_Prompt A_: Write out the entries below, which list the clocks whose times changed, character for character and in full.
─── Excerpted passage
11/11/2009 at 5:33 am

Most, if not all popular game engines use scripting languages, NOT C++ to abstract the game logic. Examples are Crysis (Lua), Unreal Engine (Unreal Script), Id tech engines (virtual machines), Eve online (Stackless Python) etc. The actual rendering stage is the real bottleneck here.

Reply
Paolo Bernardi says:

11/11/2009 at 5:35 am

There are two implementations of the Python language running respectively on .NET and Java’s virtual machines:

1) http://www.codeplex.com/IronPython (up to 2.6)
2) http://www.jython.org/ (up to 2.5.1)

I’ve never tried them, really, so I have no idea about their performances.

By the way, Guido Van Rossum has declared a suspension from adding new features to the language for at least 2 years after that the 3.1 version of the Python main implementation will be released, just to allow such implementations (well, PyPy too), to catch up with new language features.

http://python.org/dev/peps/pep-3003/

Reply
Steven Pigeon says:

11/11/2009 at 6:51 am

I want to try IronPython but it turns out it’s Windows only. It’s not a big deal, but Windows isn’t part of my development environment anymore. I haven’t tried Jython either.

I think the most promising approach is like that of Shed Skin, linked to in a comment above. Analyse the python code and generate a fast, native code executable version of the program. I’m not that excited about byte-code and virtual machines and JIT (although it’s clear that if you go for virtual machines with byte-code, you MUST have JIT).

Reply
Paolo Bernardi says:

11/11/2009 at 7:48 am

I read that IronPython can run also under Linux, with Mono:

http://www.ironpython.info/index.php/Mono

I tried it right now and it looks like it works, at least for an hello world. :-)

Of course, instead than the Microsoft Installer package I had to download IronPython-2.6-Bin.zip.

Reply
Anders says:

11/11/2009 at 10:27 am

Most of EVE Online (a MMORPG) is written in Python.

Reply
Alex says:

11/11/2009 at 11:35 am

PyPy does a pretty good job on this one:

alex@alex-laptop:~/Desktop$ python queens.py 12
14200 6.475548
alex@alex-laptop:~/Desktop$ ~/projects/pypy/pypy-c queens.py 12
14200 2.627967

Reply
- Steven Pigeon says:
  
  11/11/2009 at 15:43 pm
  
  What about, say, C++ on your box ?
  
  Reply
Tweets that mention Is Python Slow? « Harder, Better, Faster, Stronger -- Topsy.com says:

11/11/2009 at 12:00 pm

[…] This post was mentioned on Twitter by Andreas Schreiber, all2one, vertoda, Tech news, ksaver and others. ksaver said: RT @programmingjoy: Is Python Slow? #programming http://bit.ly/4jyzWm […]

Reply
James Coughlan says:

11/11/2009 at 20:59 pm

I tried compiling queens.py with Shed Skin. The only change I had to make to the code was to hard-code the size argument in main() rather than using sys.argv[]. It compiled right away, and here are the results with size=12:

Time required by standard Python version: 7.3 sec.
Time required by Shed Skin: 0.5 sec.

This order-of-magnitude speed-up was extremely easy to achieve!

Reply
- Steven Pigeon says:
  
  11/11/2009 at 22:57 pm
  
  That’s pretty darn impressive.
──────
─── The input
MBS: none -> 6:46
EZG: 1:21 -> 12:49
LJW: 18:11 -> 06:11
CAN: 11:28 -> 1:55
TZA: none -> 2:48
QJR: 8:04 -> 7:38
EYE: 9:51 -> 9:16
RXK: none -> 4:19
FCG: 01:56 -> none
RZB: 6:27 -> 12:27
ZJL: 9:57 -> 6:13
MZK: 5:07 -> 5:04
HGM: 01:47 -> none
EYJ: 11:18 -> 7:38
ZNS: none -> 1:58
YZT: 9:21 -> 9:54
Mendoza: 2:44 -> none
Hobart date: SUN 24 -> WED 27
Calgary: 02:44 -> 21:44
──────
_Prompt B_: Reproduce, word for word, the stretch of the Python speed thread above from "By the way, Guido" through "tried Jython either.".

_Written response A_:
MBS: none -> 6:46
EZG: 1:21 -> 12:49
LJW: 18:11 -> 06:11
CAN: 11:28 -> 1:55
TZA: none -> 2:48
QJR: 8:04 -> 7:38
EYE: 9:51 -> 9:16
RXK: none -> 4:19
FCG: 01:56 -> none
RZB: 6:27 -> 12:27
ZJL: 9:57 -> 6:13
MZK: 5:07 -> 5:04
HGM: 01:47 -> none
EYJ: 11:18 -> 7:38
ZNS: none -> 1:58
YZT: 9:21 -> 9:54
Mendoza: 2:44 -> none
Hobart date: SUN 24 -> WED 27
Calgary: 02:44 -> 21:44

_Written response B_:
By the way, Guido Van Rossum has declared a suspension from adding new features to the language for at least 2 years after that the 3.1 version of the Python main implementation will be released, just to allow such implementations (well, PyPy too), to catch up with new language features.

http://python.org/dev/peps/pep-3003/

Reply
Steven Pigeon says:

11/11/2009 at 6:51 am

I want to try IronPython but it turns out it’s Windows only. It’s not a big deal, but Windows isn’t part of my development environment anymore. I haven’t tried Jython either.